Méndez também detalhou os efeitos gerados pela hipóxia no corpo humano: “Pode levar a desmaios, desorientação, problemas de coordenação, alterar o ritmo cardíaco. Pode afetar severamente a fisiologia normal de um ser humano”.
A publicação viralizada assegura, ainda, que o uso de máscaras pelas pessoas que atendem o público por oito horas seguidas é “contraproducente” porque “estão se intoxicando sem saber”.
Sobre isso, o doutor Méndez explicou que as equipes de saúde não devem usá-las por mais de sete horas, mas por um motivo que não tem relação com a hipóxia: “A vida útil de uma máscara não é de mais de sete horas porque já esteve muito tempo exposta ao vírus e perdeu a sua eficácia”.

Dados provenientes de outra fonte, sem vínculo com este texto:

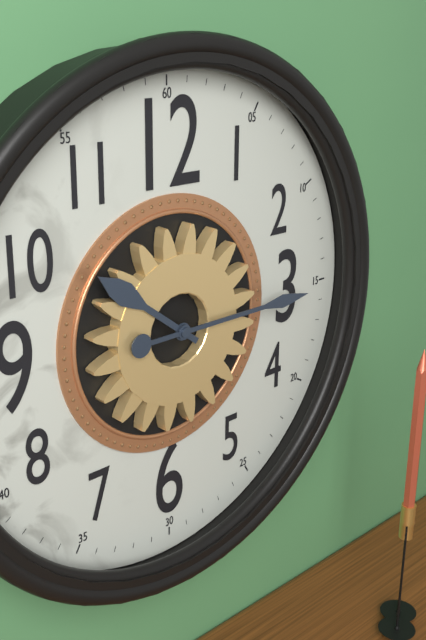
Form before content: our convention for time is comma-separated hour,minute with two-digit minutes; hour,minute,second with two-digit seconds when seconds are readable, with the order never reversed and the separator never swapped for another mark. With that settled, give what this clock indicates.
10,15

“Até o momento, as máscaras N95 - ou as simples - são feitas a fim de não alterarem as funções fisiológicas das pessoas”, acrescentou Méndez.
Levantar a máscara a cada 10 minutos?
A publicação viral também recomenda que as pessoas levantem as máscaras a cada 10 minutos para que continuem se sentindo “saudáveis”.
A respeito dessa afirmação, no âmbito da pandemia pelo novo coronavírus, a Organização Mundial da Saúde (OMS) recomenda, ao contrário, que as pessoas não fiquem tocando nas máscaras: “Se o fizer, higienize as mãos com um desinfetante à base de álcool, ou com água e sabão”.
Méndez também desconsiderou esta afirmação de levantar as máscaras a cada 10 minutos: “Quanto mais você tira a máscara, maior é o risco de contaminação”.
A OMS não menciona que as máscaras possam provocar hipóxia. Os Centros de Controle e Prevenção de Doenças (CDC) dos Estados Unidos tampouco advertem que este seja um efeito colateral do uso prolongado das máscaras de proteção.
Em resumo, é falso que a imagem viralizada mostre um coração submetido à falta de oxigênio e excesso de dióxido de carbono em virtude do uso de máscaras, e possível hipóxia. Especialistas ainda indicaram que as máscaras possibilitam a troca de gases e que a coloração azulada do músculo poderia ser resultado de uma preparação para estudo.